- Instructions for the task -
A verbatim repeat of the lines below is required, with the pictures removed.

- Data -
☆ ☆ ☆ ☆ ☆ ☆ ☆

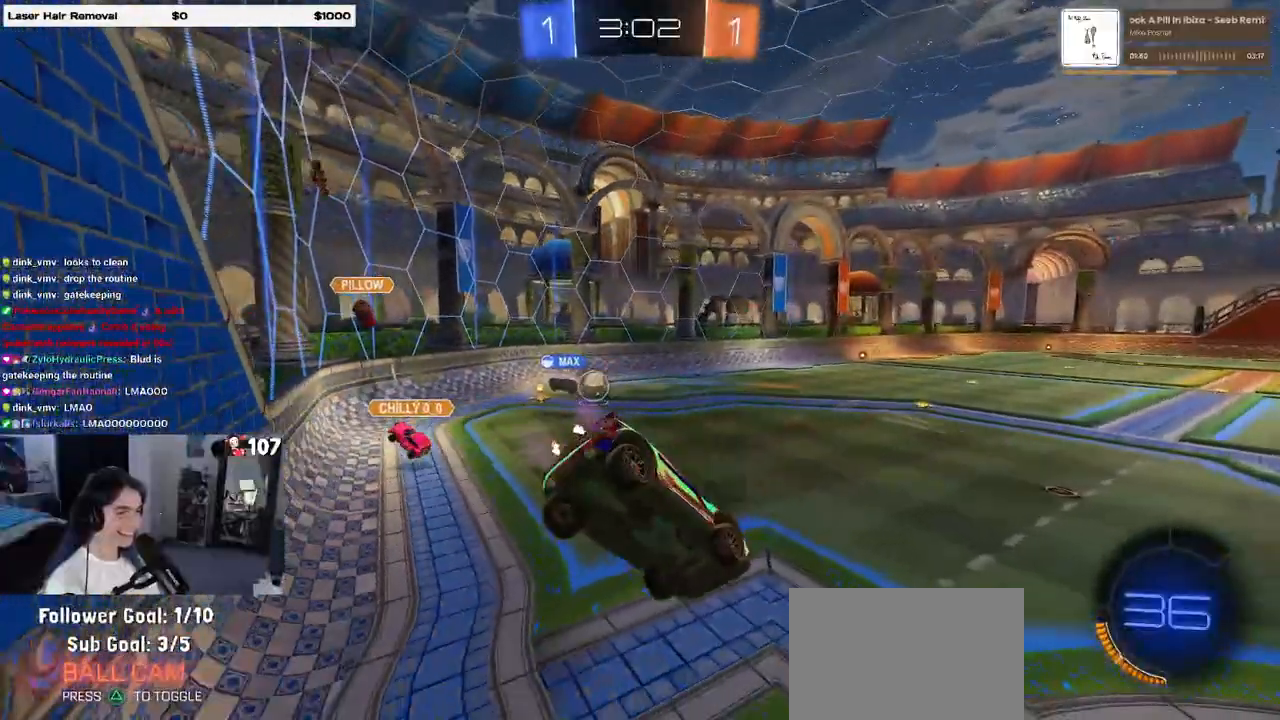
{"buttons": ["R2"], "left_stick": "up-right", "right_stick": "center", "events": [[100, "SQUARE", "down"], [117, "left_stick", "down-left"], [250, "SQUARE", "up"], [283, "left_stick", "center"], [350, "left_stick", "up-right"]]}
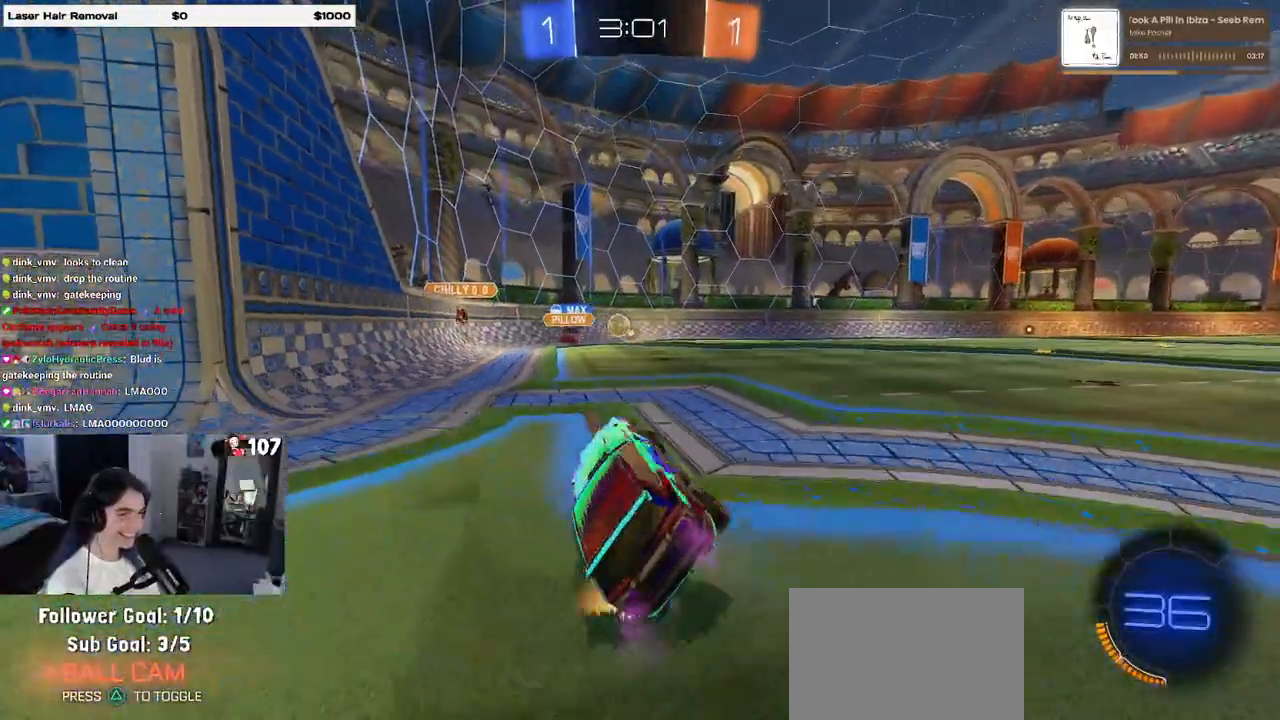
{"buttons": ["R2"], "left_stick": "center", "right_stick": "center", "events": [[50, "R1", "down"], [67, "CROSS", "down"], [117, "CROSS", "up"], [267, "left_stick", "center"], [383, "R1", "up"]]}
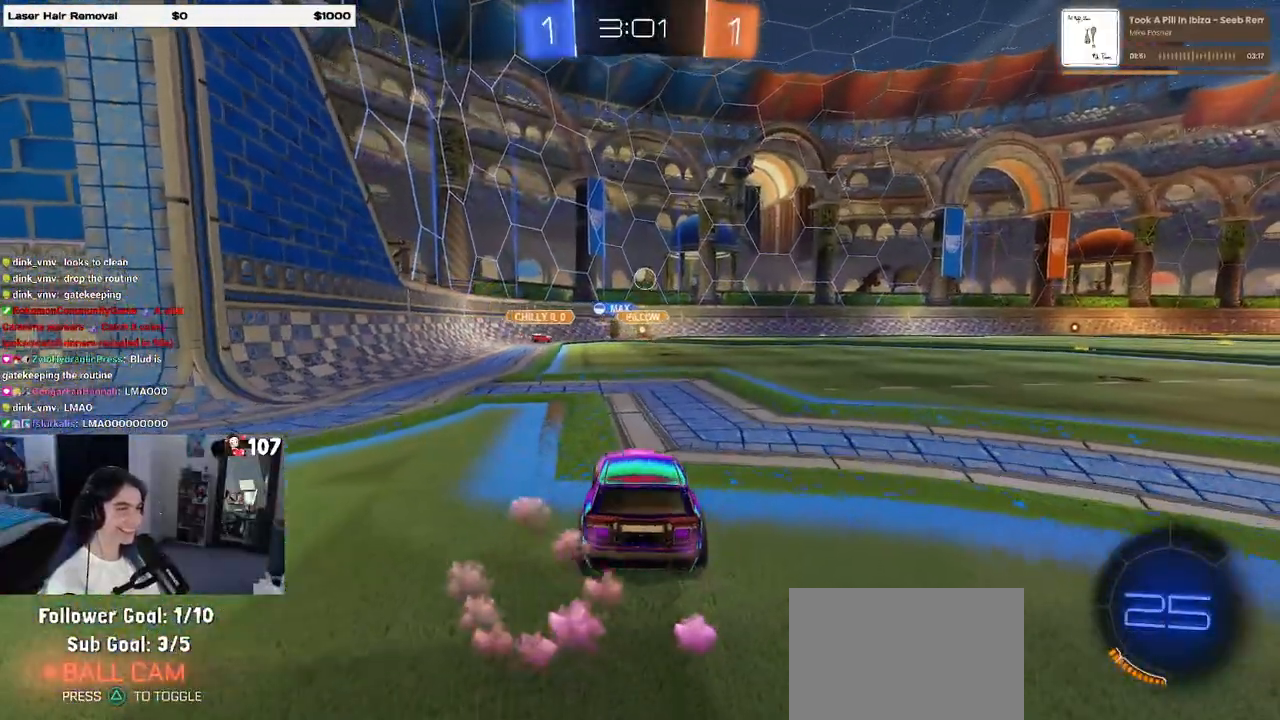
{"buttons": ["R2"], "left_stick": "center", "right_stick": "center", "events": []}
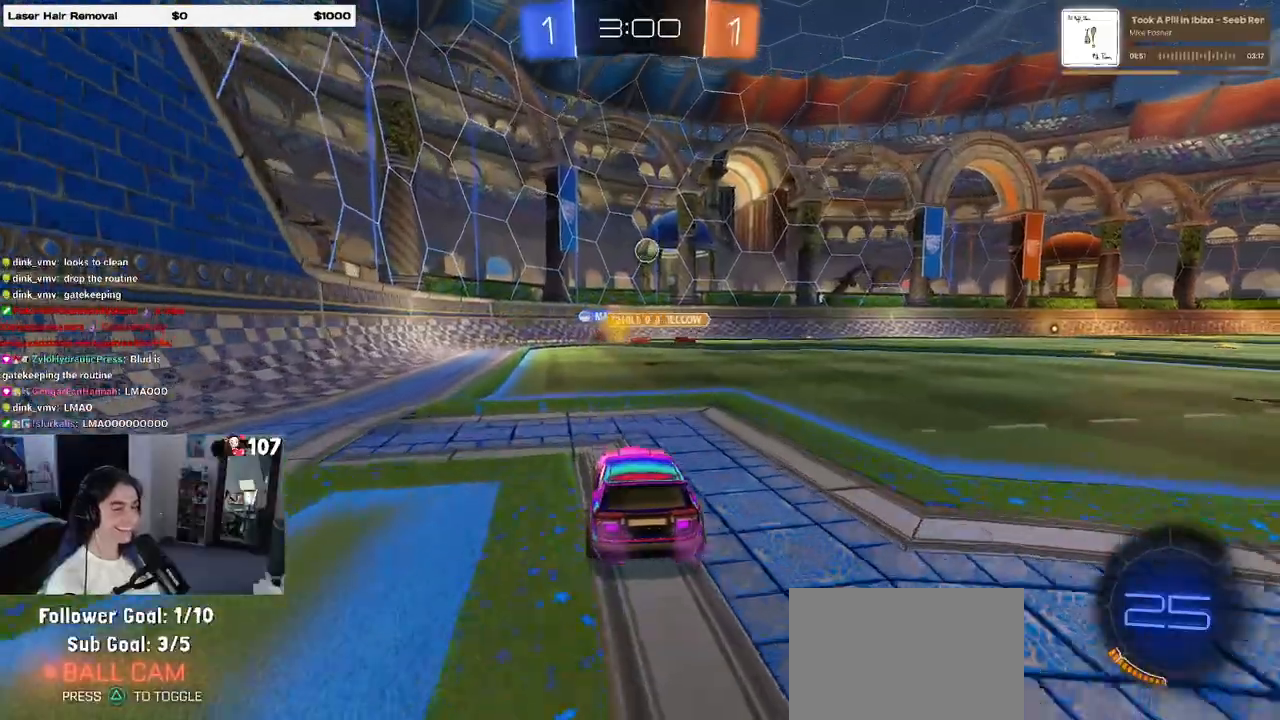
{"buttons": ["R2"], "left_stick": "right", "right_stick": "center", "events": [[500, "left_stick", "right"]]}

☆ ☆ ☆ ☆ ☆ ☆ ☆

- Written response -
{"buttons": ["R2"], "left_stick": "up-right", "right_stick": "center", "events": [[100, "SQUARE", "down"], [117, "left_stick", "down-left"], [250, "SQUARE", "up"], [283, "left_stick", "center"], [350, "left_stick", "up-right"]]}
{"buttons": ["R2"], "left_stick": "center", "right_stick": "center", "events": [[50, "R1", "down"], [67, "CROSS", "down"], [117, "CROSS", "up"], [267, "left_stick", "center"], [383, "R1", "up"]]}
{"buttons": ["R2"], "left_stick": "center", "right_stick": "center", "events": []}
{"buttons": ["R2"], "left_stick": "right", "right_stick": "center", "events": [[500, "left_stick", "right"]]}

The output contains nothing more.